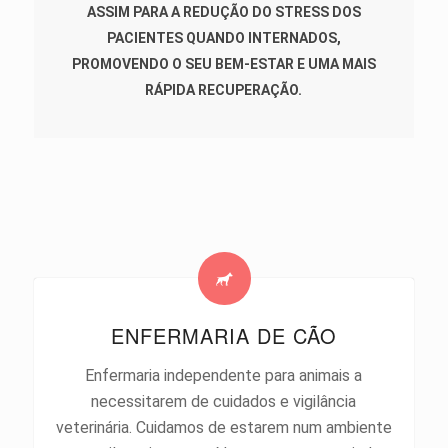
ASSIM PARA A REDUÇÃO DO STRESS DOS
PACIENTES QUANDO INTERNADOS,
PROMOVENDO O SEU BEM-ESTAR E UMA MAIS
RÁPIDA RECUPERAÇÃO.
ENFERMARIA DE CÃO
Enfermaria independente para animais a
necessitarem de cuidados e vigilância
veterinária. Cuidamos de estarem num ambiente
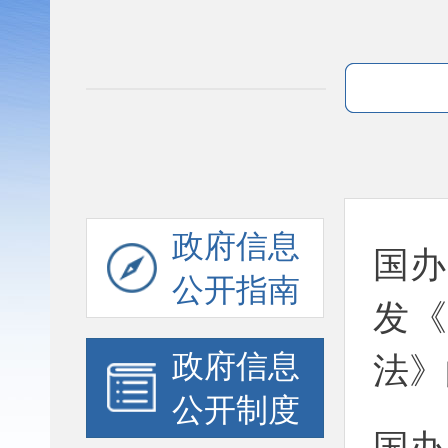
政府信息
国办
公开指南
发
政府信息
法》
公开制度
国办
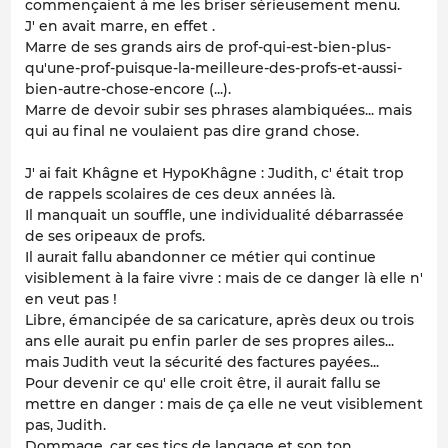
commençaient à me les briser sérieusement menu.
J' en avait marre, en effet .
Marre de ses grands airs de prof-qui-est-bien-plus-
qu'une-prof-puisque-la-meilleure-des-profs-et-aussi-
bien-autre-chose-encore (...).
Marre de devoir subir ses phrases alambiquées... mais
qui au final ne voulaient pas dire grand chose.
J' ai fait Khâgne et HypoKhâgne : Judith, c' était trop
de rappels scolaires de ces deux années là.
Il manquait un souffle, une individualité débarrassée
de ses oripeaux de profs.
Il aurait fallu abandonner ce métier qui continue
visiblement à la faire vivre : mais de ce danger là elle n'
en veut pas !
Libre, émancipée de sa caricature, après deux ou trois
ans elle aurait pu enfin
parler
de ses propres ailes...
mais Judith veut la sécurité des factures payées...
Pour devenir ce qu' elle croit être, il aurait fallu se
mettre en danger : mais de ça elle ne veut visiblement
pas, Judith.
Dommage, car ses tics de langage et son ton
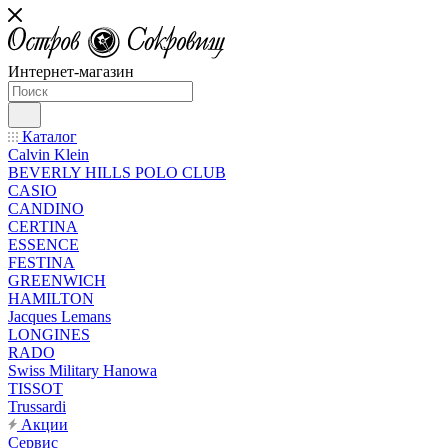
Интернет-магазин
Каталог
Calvin Klein
BEVERLY HILLS POLO CLUB
CASIO
CANDINO
CERTINA
ESSENCE
FESTINA
GREENWICH
HAMILTON
Jacques Lemans
LONGINES
RADO
Swiss Military Hanowa
TISSOT
Trussardi
Акции
Сервис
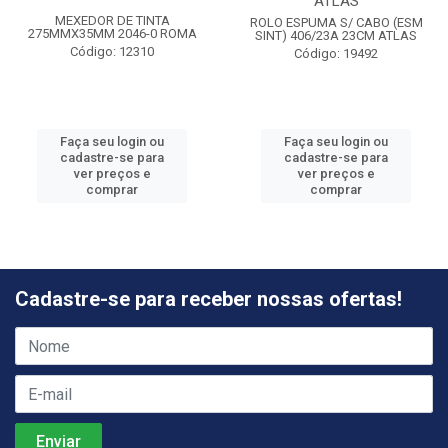
ATLAS
MEXEDOR DE TINTA
ROLO ESPUMA S/ CABO (ESM
275MMX35MM 2046-0 ROMA
SINT) 406/23A 23CM ATLAS
Código: 12310
Código: 19492
Faça seu login ou
Faça seu login ou
cadastre-se para
cadastre-se para
ver preços e
ver preços e
comprar
comprar
Cadastre-se para receber nossas ofertas!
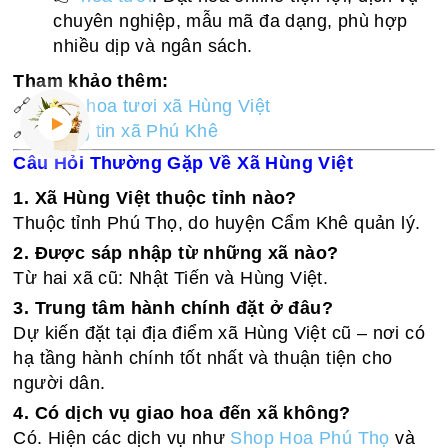
chuyên nghiệp, mẫu mã đa dạng, phù hợp
nhiều dịp và ngân sách.
Tham khảo thêm:
🔗
Shop hoa tươi xã Hùng Việt
🔗
Thông tin xã Phú Khê
Câu Hỏi Thường Gặp Về Xã Hùng Việt
1. Xã Hùng Việt thuộc tỉnh nào?
Thuộc tỉnh Phú Thọ, do huyện Cẩm Khê quản lý.
2. Được sáp nhập từ những xã nào?
Từ hai xã cũ: Nhật Tiến và Hùng Việt.
3. Trung tâm hành chính đặt ở đâu?
Dự kiến đặt tại địa điểm xã Hùng Việt cũ – nơi có
hạ tầng hành chính tốt nhất và thuận tiện cho
người dân.
4. Có dịch vụ giao hoa đến xã không?
Có. Hiện các dịch vụ như
Shop Hoa Phú Thọ
và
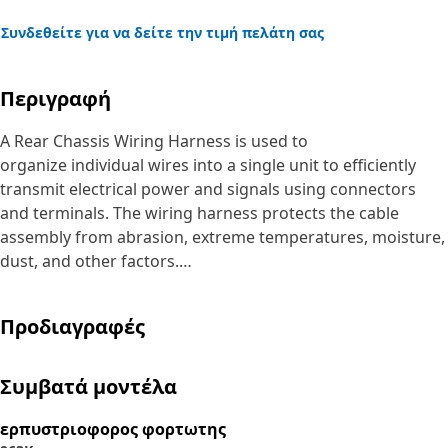
Συνδεθείτε για να δείτε την τιμή πελάτη σας
Περιγραφή
A Rear Chassis Wiring Harness is used to
organize individual wires into a single unit to efficiently
transmit electrical power and signals using connectors
and terminals. The wiring harness protects the cable
assembly from abrasion, extreme temperatures, moisture,
dust, and other factors.
Attributes:
Προδιαγραφές
• Provided with standardized connectors and color-coded
wires, making it easier to identify and troubleshoot
electrical issues
Συμβατά μοντέλα
• Provided with braided sheathing to reduce insulation
wear and deterioration
ερπυστριοφορος φορτωτης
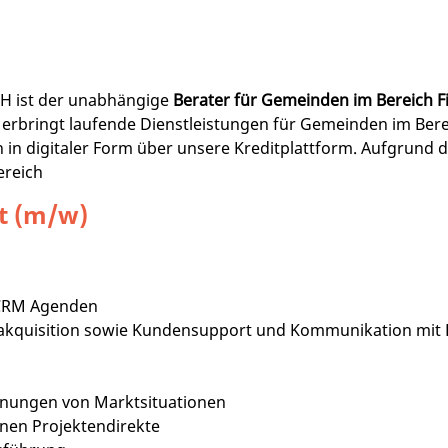
bH ist der unabhängige
Berater für Gemeinden im Bereich 
erbringt laufende Dienstleistungen für Gemeinden im Ber
h in digitaler Form über unsere Kreditplattform. Aufgrund
ereich
t (m/w)
 CRM Agenden
akquisition sowie Kundensupport und Kommunikation mit
hnungen von Marktsituationen
rnen Projektendirekte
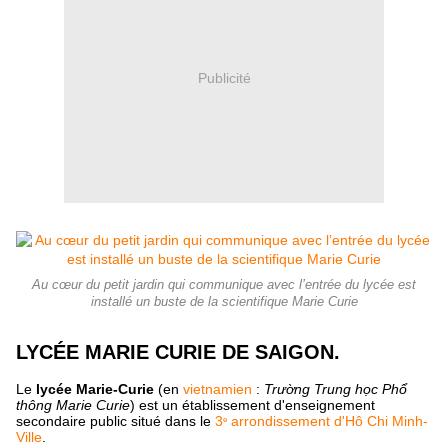
Publicité
Au cœur du petit jardin qui communique avec l’entrée du lycée est
installé un buste de la scientifique Marie Curie
LYCÉE MARIE CURIE DE SAIGON.
Le
lycée Marie-Curie
(en
vietnamien
:
Trường Trung học Phổ
thông Marie Curie
) est un établissement d'enseignement
secondaire public situé dans le
3
arrondissement d'Hô Chi Minh-
e
Ville
.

....

Change every "comprar" in the data above to "encomendar" and write out all the lines again with nothing else altered. Leave the pictures out.

ASSIM PARA A REDUÇÃO DO STRESS DOS
PACIENTES QUANDO INTERNADOS,
PROMOVENDO O SEU BEM-ESTAR E UMA MAIS
RÁPIDA RECUPERAÇÃO.
ENFERMARIA DE CÃO
Enfermaria independente para animais a
necessitarem de cuidados e vigilância
veterinária. Cuidamos de estarem num ambiente
政府信息
国办
公开指南
发
政府信息
法》
公开制度
国办
commençaient à me les briser sérieusement menu.
J' en avait marre, en effet .
Marre de ses grands airs de prof-qui-est-bien-plus-
qu'une-prof-puisque-la-meilleure-des-profs-et-aussi-
bien-autre-chose-encore (...).
Marre de devoir subir ses phrases alambiquées... mais
qui au final ne voulaient pas dire grand chose.
J' ai fait Khâgne et HypoKhâgne : Judith, c' était trop
de rappels scolaires de ces deux années là.
Il manquait un souffle, une individualité débarrassée
de ses oripeaux de profs.
Il aurait fallu abandonner ce métier qui continue
visiblement à la faire vivre : mais de ce danger là elle n'
en veut pas !
Libre, émancipée de sa caricature, après deux ou trois
ans elle aurait pu enfin
parler
de ses propres ailes...
mais Judith veut la sécurité des factures payées...
Pour devenir ce qu' elle croit être, il aurait fallu se
mettre en danger : mais de ça elle ne veut visiblement
pas, Judith.
Dommage, car ses tics de langage et son ton
Интернет-магазин
Каталог
Calvin Klein
BEVERLY HILLS POLO CLUB
CASIO
CANDINO
CERTINA
ESSENCE
FESTINA
GREENWICH
HAMILTON
Jacques Lemans
LONGINES
RADO
Swiss Military Hanowa
TISSOT
Trussardi
Акции
Сервис
ATLAS
MEXEDOR DE TINTA
ROLO ESPUMA S/ CABO (ESM
275MMX35MM 2046-0 ROMA
SINT) 406/23A 23CM ATLAS
Código: 12310
Código: 19492
Faça seu login ou
Faça seu login ou
cadastre-se para
cadastre-se para
ver preços e
ver preços e
encomendar
encomendar
Cadastre-se para receber nossas ofertas!
chuyên nghiệp, mẫu mã đa dạng, phù hợp
nhiều dịp và ngân sách.
Tham khảo thêm:
🔗
Shop hoa tươi xã Hùng Việt
🔗
Thông tin xã Phú Khê
Câu Hỏi Thường Gặp Về Xã Hùng Việt
1. Xã Hùng Việt thuộc tỉnh nào?
Thuộc tỉnh Phú Thọ, do huyện Cẩm Khê quản lý.
2. Được sáp nhập từ những xã nào?
Từ hai xã cũ: Nhật Tiến và Hùng Việt.
3. Trung tâm hành chính đặt ở đâu?
Dự kiến đặt tại địa điểm xã Hùng Việt cũ – nơi có
hạ tầng hành chính tốt nhất và thuận tiện cho
người dân.
4. Có dịch vụ giao hoa đến xã không?
Có. Hiện các dịch vụ như
Shop Hoa Phú Thọ
và
Συνδεθείτε για να δείτε την τιμή πελάτη σας
Περιγραφή
A Rear Chassis Wiring Harness is used to
organize individual wires into a single unit to efficiently
transmit electrical power and signals using connectors
and terminals. The wiring harness protects the cable
assembly from abrasion, extreme temperatures, moisture,
dust, and other factors.
Attributes:
Προδιαγραφές
• Provided with standardized connectors and color-coded
wires, making it easier to identify and troubleshoot
electrical issues
Συμβατά μοντέλα
• Provided with braided sheathing to reduce insulation
wear and deterioration
ερπυστριοφορος φορτωτης
bH ist der unabhängige
Berater für Gemeinden im Bereich 
erbringt laufende Dienstleistungen für Gemeinden im Ber
h in digitaler Form über unsere Kreditplattform. Aufgrund
ereich
t (m/w)
 CRM Agenden
akquisition sowie Kundensupport und Kommunikation mit
hnungen von Marktsituationen
rnen Projektendirekte
Publicité
Au cœur du petit jardin qui communique avec l’entrée du lycée est
installé un buste de la scientifique Marie Curie
LYCÉE MARIE CURIE DE SAIGON.
Le
lycée Marie-Curie
(en
vietnamien
:
Trường Trung học Phổ
thông Marie Curie
) est un établissement d'enseignement
secondaire public situé dans le
3
arrondissement d'Hô Chi Minh-
e
Ville
.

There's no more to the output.